TASK INSTRUCTIONS |
The required output is the stretch from the line containing "middle dip: (252, 258)" through the line containing "pinky mcp: (247, 158)" in the records below, unaltered and with no pictures.

DATA TO PROCESS |
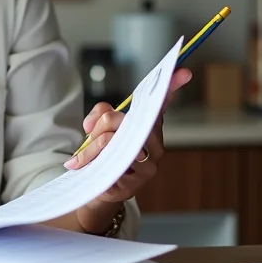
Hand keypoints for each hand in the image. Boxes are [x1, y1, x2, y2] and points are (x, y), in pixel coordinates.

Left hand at [66, 68, 191, 233]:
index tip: (182, 71)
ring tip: (79, 158)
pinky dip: (89, 161)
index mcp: (149, 128)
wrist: (95, 191)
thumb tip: (101, 117)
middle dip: (103, 123)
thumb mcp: (98, 129)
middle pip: (124, 120)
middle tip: (89, 131)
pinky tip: (80, 166)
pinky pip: (107, 163)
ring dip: (92, 146)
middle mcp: (156, 146)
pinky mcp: (134, 185)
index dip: (171, 88)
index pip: (160, 106)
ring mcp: (149, 167)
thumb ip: (100, 114)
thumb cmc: (102, 156)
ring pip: (113, 140)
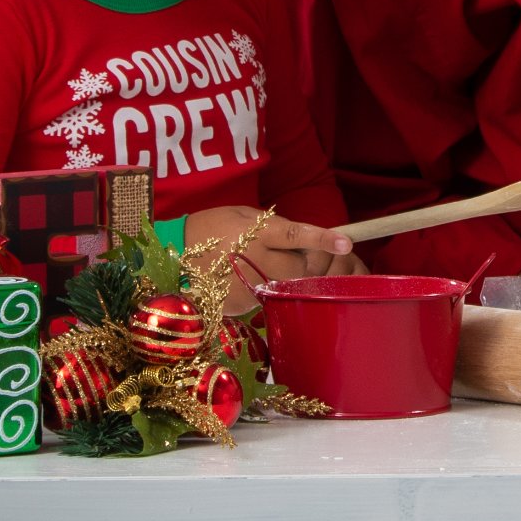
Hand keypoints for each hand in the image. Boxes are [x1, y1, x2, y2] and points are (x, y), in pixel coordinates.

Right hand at [186, 206, 355, 288]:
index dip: (322, 239)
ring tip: (272, 264)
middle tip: (295, 254)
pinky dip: (272, 289)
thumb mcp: (244, 215)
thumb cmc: (212, 227)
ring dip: (292, 278)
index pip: (294, 235)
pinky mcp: (240, 305)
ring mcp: (247, 285)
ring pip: (288, 287)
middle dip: (307, 263)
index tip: (346, 242)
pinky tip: (255, 277)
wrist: (174, 255)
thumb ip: (275, 227)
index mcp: (255, 231)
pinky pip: (271, 298)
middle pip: (300, 269)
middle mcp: (252, 259)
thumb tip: (305, 241)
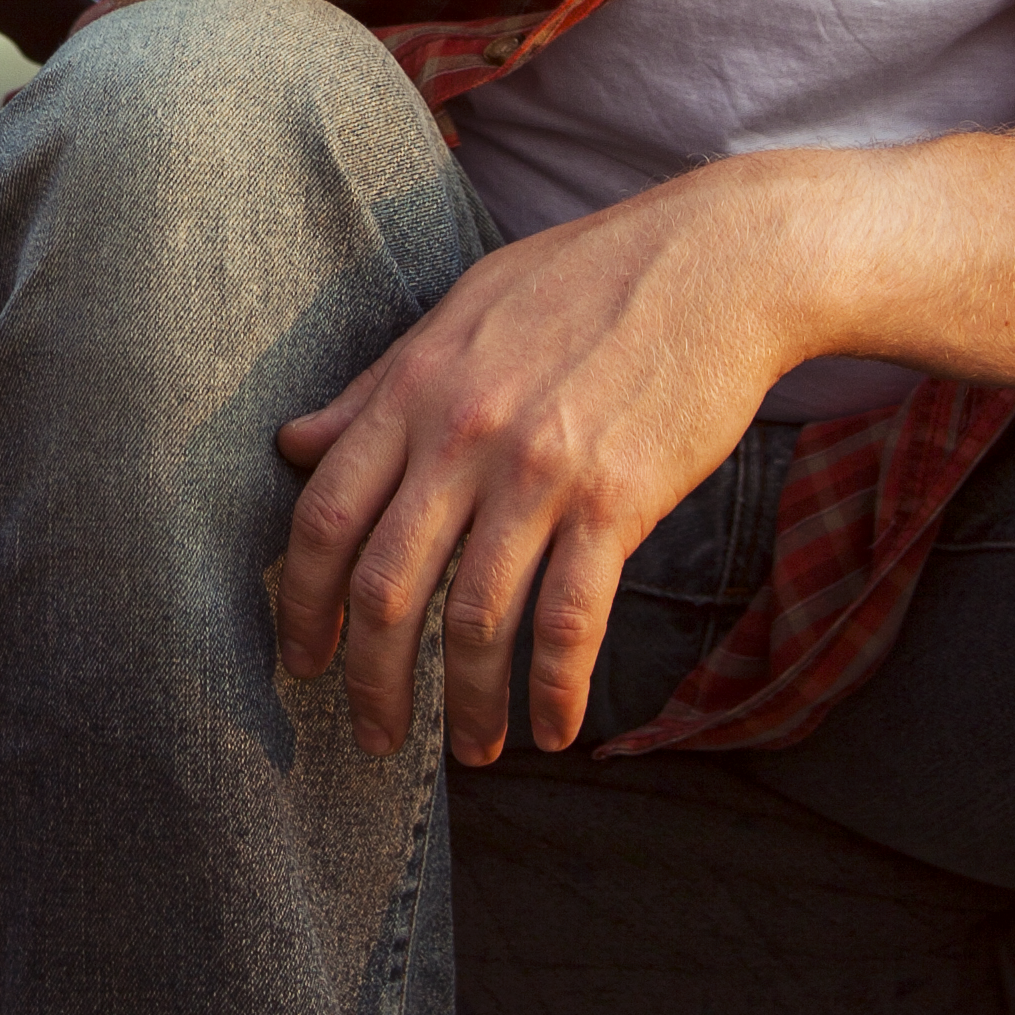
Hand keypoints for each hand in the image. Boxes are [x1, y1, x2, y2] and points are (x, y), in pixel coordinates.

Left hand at [270, 162, 815, 765]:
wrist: (721, 262)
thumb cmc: (589, 278)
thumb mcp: (464, 310)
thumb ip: (376, 386)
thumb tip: (292, 442)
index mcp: (416, 387)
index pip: (327, 514)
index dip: (303, 600)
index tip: (303, 657)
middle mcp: (464, 434)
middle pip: (387, 586)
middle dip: (371, 680)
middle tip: (375, 736)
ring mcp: (540, 471)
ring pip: (475, 620)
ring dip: (466, 705)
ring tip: (470, 752)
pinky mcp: (617, 502)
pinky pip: (569, 621)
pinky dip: (554, 690)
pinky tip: (555, 731)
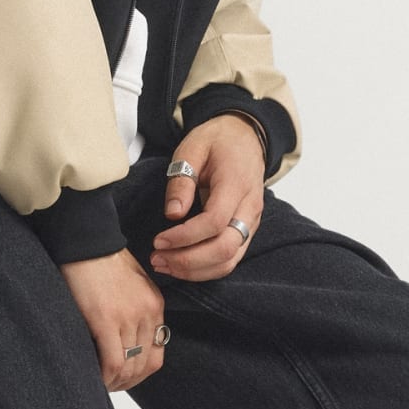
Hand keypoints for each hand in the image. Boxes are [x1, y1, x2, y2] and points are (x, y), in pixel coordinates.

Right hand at [57, 246, 167, 391]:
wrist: (84, 242)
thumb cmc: (101, 260)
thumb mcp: (132, 284)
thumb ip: (135, 309)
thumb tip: (128, 339)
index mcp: (154, 305)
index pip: (156, 352)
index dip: (140, 371)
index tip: (124, 376)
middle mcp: (147, 313)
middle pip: (144, 363)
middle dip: (128, 381)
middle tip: (110, 385)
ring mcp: (128, 317)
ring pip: (129, 366)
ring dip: (115, 381)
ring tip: (101, 383)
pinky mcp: (105, 320)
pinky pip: (113, 361)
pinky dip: (105, 375)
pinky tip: (95, 378)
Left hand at [147, 114, 264, 282]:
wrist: (245, 138)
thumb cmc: (217, 142)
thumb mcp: (192, 148)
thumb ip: (182, 180)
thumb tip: (172, 213)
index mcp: (237, 183)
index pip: (215, 221)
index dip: (185, 236)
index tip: (159, 240)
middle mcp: (250, 208)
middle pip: (224, 248)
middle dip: (188, 260)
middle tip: (157, 258)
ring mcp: (251, 222)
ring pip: (229, 260)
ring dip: (195, 270)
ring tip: (164, 265)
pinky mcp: (246, 231)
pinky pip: (230, 259)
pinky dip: (205, 269)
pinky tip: (181, 265)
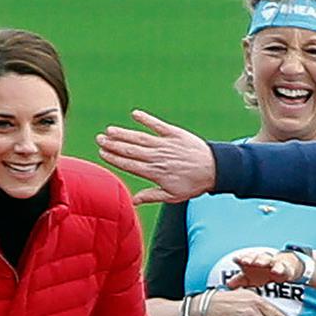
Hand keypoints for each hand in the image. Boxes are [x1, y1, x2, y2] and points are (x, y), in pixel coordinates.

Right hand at [97, 109, 215, 203]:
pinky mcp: (175, 134)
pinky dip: (146, 119)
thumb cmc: (194, 184)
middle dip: (113, 144)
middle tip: (99, 139)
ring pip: (140, 138)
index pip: (129, 165)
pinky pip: (158, 125)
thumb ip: (151, 196)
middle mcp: (158, 157)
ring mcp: (166, 144)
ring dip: (123, 133)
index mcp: (155, 173)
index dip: (114, 158)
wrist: (215, 170)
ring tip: (109, 130)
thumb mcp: (173, 196)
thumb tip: (133, 201)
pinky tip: (135, 114)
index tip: (102, 153)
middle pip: (131, 150)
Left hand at [227, 251, 303, 288]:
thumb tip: (227, 285)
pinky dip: (280, 269)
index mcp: (253, 262)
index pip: (246, 259)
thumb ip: (240, 280)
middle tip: (246, 262)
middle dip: (252, 258)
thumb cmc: (264, 273)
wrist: (285, 269)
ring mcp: (274, 264)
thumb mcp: (251, 278)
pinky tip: (277, 272)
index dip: (241, 259)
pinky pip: (283, 269)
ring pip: (269, 260)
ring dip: (264, 261)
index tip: (236, 259)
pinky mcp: (286, 269)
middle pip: (257, 257)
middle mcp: (263, 261)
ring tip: (260, 263)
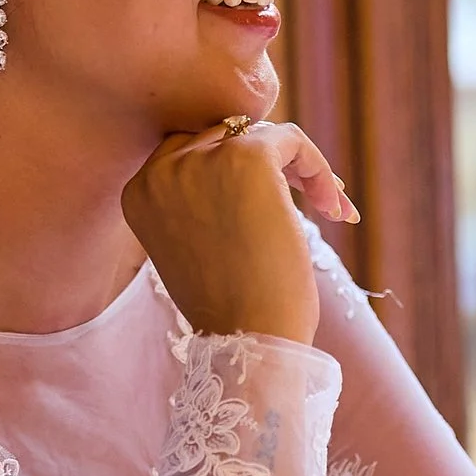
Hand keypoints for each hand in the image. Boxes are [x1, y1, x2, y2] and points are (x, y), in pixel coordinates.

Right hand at [122, 120, 354, 344]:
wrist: (247, 340)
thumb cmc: (230, 310)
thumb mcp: (195, 247)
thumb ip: (201, 201)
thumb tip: (248, 166)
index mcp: (139, 192)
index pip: (188, 151)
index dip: (233, 171)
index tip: (273, 202)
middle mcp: (162, 169)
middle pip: (224, 136)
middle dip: (271, 167)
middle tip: (312, 201)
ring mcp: (201, 160)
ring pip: (260, 135)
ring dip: (299, 168)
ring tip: (331, 207)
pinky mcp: (247, 158)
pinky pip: (291, 138)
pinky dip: (318, 167)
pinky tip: (335, 209)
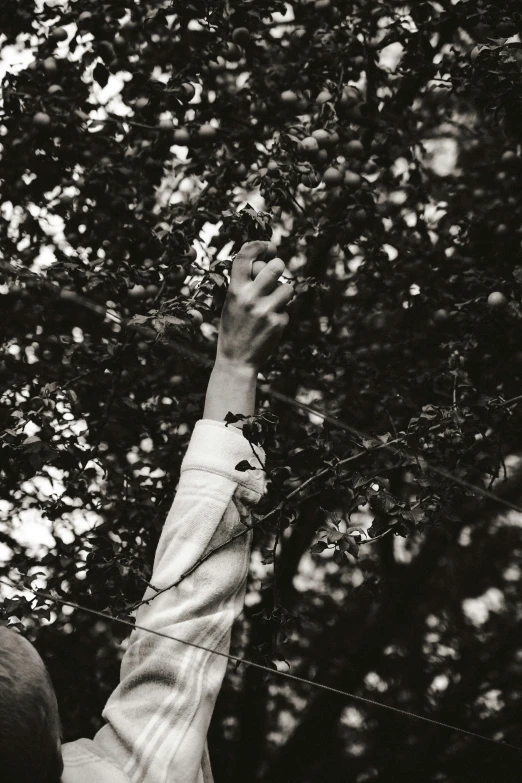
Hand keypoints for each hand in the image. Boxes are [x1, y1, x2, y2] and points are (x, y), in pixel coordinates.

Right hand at [216, 241, 293, 369]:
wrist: (236, 360)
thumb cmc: (234, 327)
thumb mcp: (231, 303)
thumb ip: (245, 284)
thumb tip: (267, 261)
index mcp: (235, 291)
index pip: (244, 257)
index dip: (257, 245)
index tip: (267, 245)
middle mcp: (250, 298)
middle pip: (275, 268)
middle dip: (279, 266)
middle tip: (277, 270)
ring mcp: (265, 311)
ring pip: (287, 288)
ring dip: (282, 293)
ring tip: (271, 304)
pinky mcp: (277, 323)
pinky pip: (286, 310)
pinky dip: (280, 315)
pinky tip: (268, 325)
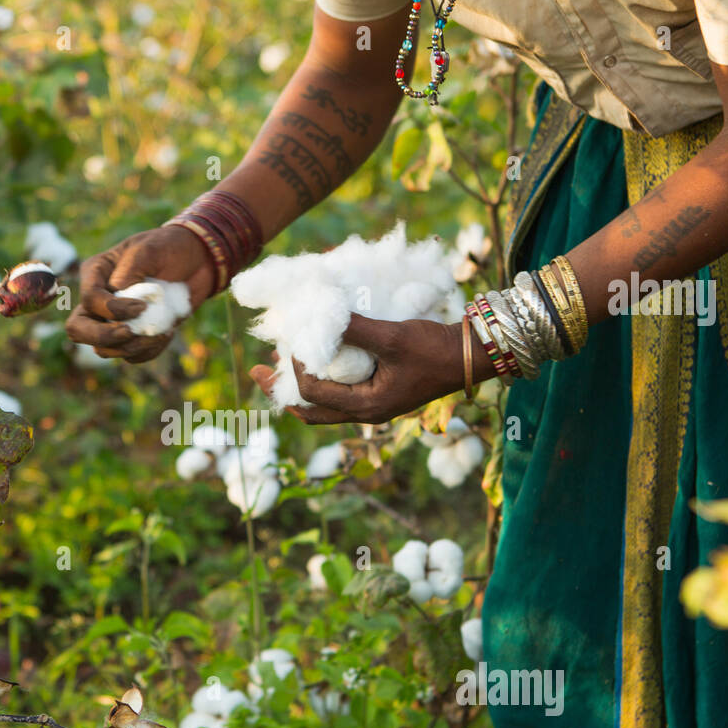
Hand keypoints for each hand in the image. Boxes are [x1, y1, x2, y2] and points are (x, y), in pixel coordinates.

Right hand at [65, 227, 216, 363]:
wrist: (196, 262)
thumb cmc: (169, 248)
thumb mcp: (149, 250)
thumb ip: (130, 270)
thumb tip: (115, 294)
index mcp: (96, 274)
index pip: (89, 300)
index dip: (112, 310)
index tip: (142, 306)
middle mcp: (99, 300)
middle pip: (79, 330)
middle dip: (104, 337)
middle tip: (131, 334)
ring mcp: (114, 321)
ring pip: (104, 349)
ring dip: (133, 347)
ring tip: (162, 332)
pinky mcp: (133, 335)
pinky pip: (131, 355)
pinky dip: (149, 351)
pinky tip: (167, 333)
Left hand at [249, 314, 492, 424]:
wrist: (470, 356)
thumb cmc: (434, 348)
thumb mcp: (392, 336)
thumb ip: (354, 329)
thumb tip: (319, 315)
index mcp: (366, 407)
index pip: (313, 393)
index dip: (294, 368)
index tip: (290, 340)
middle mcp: (365, 413)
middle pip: (309, 412)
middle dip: (281, 391)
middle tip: (256, 371)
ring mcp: (372, 406)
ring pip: (322, 405)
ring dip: (298, 386)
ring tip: (276, 363)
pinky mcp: (379, 394)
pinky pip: (338, 394)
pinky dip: (320, 380)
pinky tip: (314, 359)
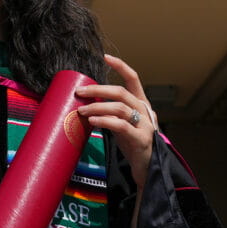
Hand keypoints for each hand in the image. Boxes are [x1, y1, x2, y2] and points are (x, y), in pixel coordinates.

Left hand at [75, 53, 156, 187]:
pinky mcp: (142, 139)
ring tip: (81, 110)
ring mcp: (145, 125)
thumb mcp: (121, 123)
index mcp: (141, 104)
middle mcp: (145, 111)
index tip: (106, 57)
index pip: (133, 79)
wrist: (147, 170)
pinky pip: (121, 125)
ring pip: (119, 107)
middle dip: (98, 89)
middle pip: (121, 92)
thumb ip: (110, 112)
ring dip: (97, 106)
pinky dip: (105, 120)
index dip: (121, 66)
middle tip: (79, 92)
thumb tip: (86, 101)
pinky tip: (92, 120)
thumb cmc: (131, 144)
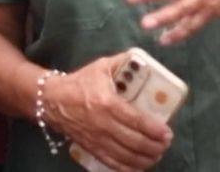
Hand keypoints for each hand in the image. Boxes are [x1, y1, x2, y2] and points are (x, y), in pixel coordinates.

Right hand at [46, 54, 172, 171]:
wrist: (52, 100)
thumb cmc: (81, 82)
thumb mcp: (102, 66)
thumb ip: (124, 62)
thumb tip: (144, 59)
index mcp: (108, 103)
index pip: (136, 120)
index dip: (154, 129)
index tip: (167, 132)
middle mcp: (103, 125)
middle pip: (133, 142)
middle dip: (154, 146)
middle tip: (166, 143)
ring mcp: (96, 140)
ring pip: (125, 156)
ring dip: (144, 159)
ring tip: (157, 155)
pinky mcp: (90, 148)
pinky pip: (111, 163)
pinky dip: (127, 168)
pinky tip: (139, 167)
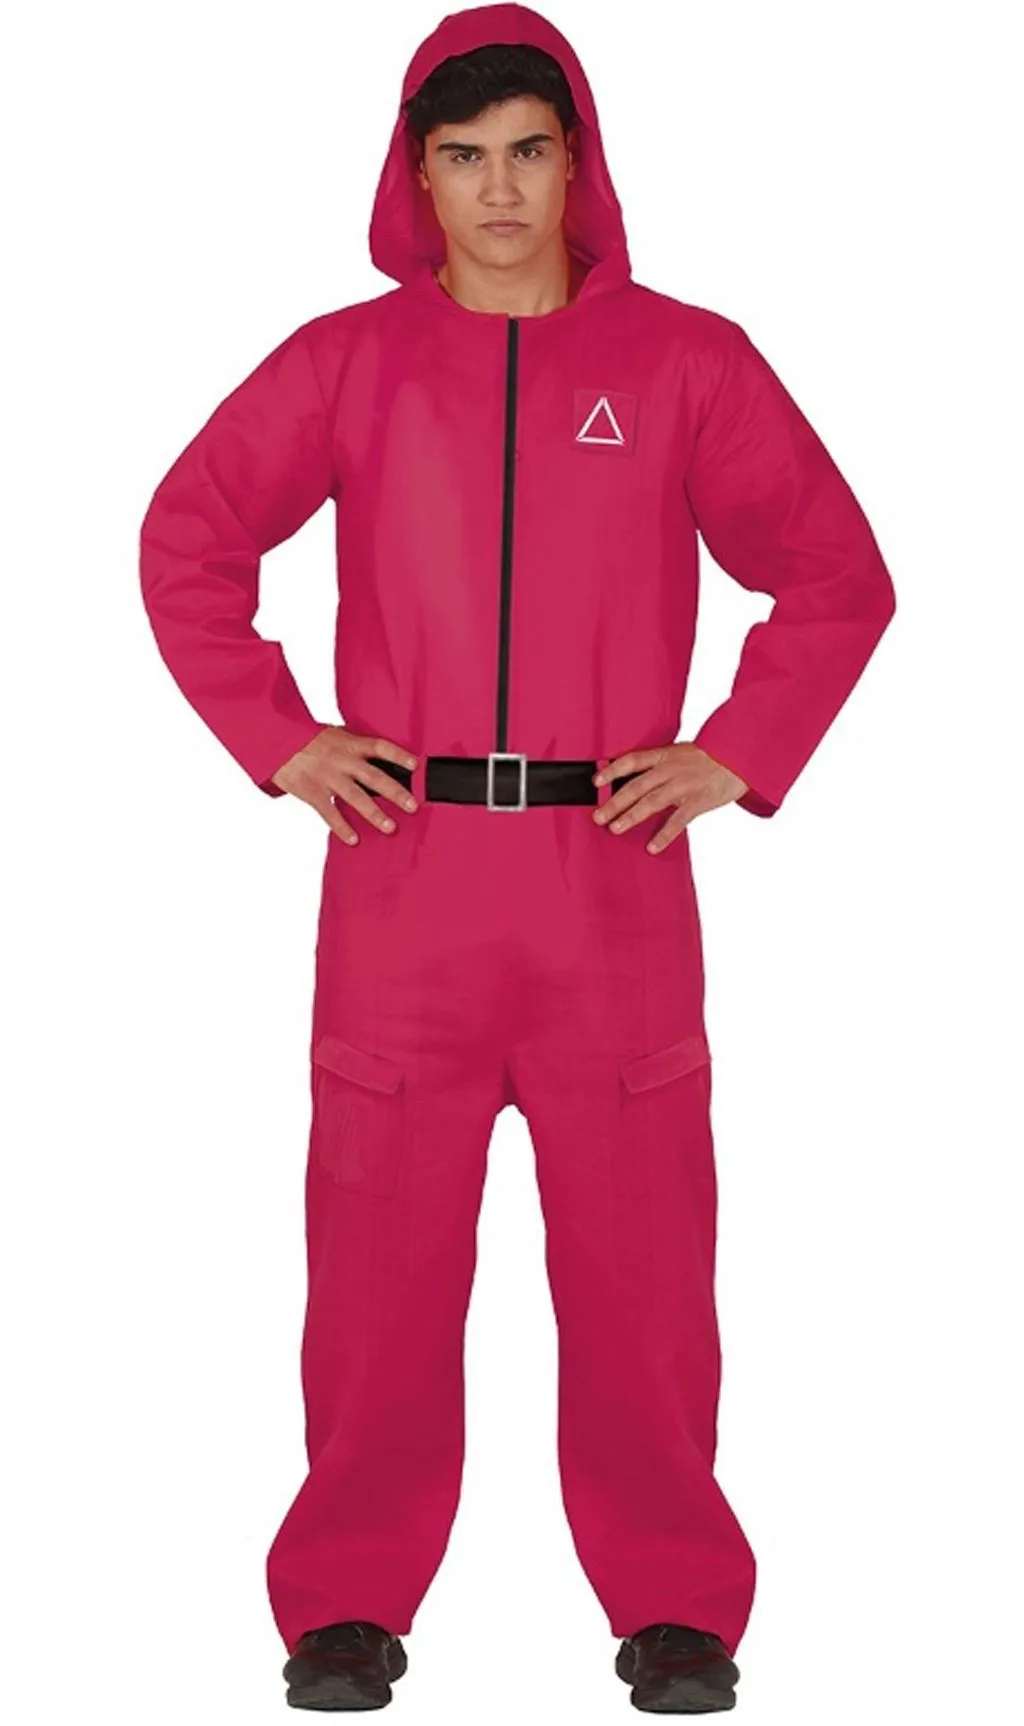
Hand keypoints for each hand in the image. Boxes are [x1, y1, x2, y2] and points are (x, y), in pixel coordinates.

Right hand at [270, 725, 418, 843]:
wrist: (275, 741)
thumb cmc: (308, 740)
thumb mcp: (335, 735)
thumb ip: (355, 748)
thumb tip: (381, 760)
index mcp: (349, 744)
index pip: (379, 747)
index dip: (398, 755)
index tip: (415, 765)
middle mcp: (341, 760)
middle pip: (373, 776)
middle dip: (395, 792)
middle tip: (412, 805)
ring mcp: (327, 777)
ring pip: (355, 797)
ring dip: (374, 814)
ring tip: (390, 827)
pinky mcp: (312, 791)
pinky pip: (329, 812)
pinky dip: (341, 827)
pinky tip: (354, 839)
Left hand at [592, 742, 747, 852]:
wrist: (740, 757)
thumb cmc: (710, 756)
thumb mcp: (681, 753)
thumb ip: (660, 764)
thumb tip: (636, 778)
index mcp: (665, 755)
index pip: (632, 760)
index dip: (613, 770)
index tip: (596, 782)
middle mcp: (671, 769)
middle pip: (636, 786)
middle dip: (615, 802)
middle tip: (598, 816)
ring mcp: (684, 785)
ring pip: (652, 801)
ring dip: (631, 815)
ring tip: (615, 828)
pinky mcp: (698, 801)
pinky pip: (678, 820)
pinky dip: (664, 834)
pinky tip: (652, 847)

RESPONSE TO THIS TASK |
middle dip: (252, 258)
thumb cmc: (264, 273)
wrist: (285, 269)
ring mcp: (274, 264)
thumb mcp: (251, 278)
pinky tip: (277, 272)
index dip: (241, 259)
pinky pip: (283, 269)
ring pip: (269, 260)
ring dip: (264, 261)
index tip: (236, 259)
pinky mcp: (286, 269)
middle pip: (257, 257)
middle mcp: (263, 261)
ring tip: (260, 263)
Hand keypoints for each hand in the image. Boxes are [x1, y1, x2, y2] and points are (x, y), in pixel coordinates.

Right hand at [122, 120, 354, 344]:
wrist: (247, 340)
thumb cmc: (230, 310)
thumb mcp: (195, 247)
thumb ip: (201, 201)
thumb tip: (248, 166)
index mcp: (139, 192)
index pip: (188, 151)
index dip: (233, 171)
index tip: (273, 202)
middle mcp: (162, 169)
middle pip: (224, 136)
middle dip: (271, 167)
middle tip: (312, 201)
ring mcp: (201, 160)
ring pip: (260, 135)
ring dip: (299, 168)
ring tip: (331, 207)
pinky mcp: (247, 158)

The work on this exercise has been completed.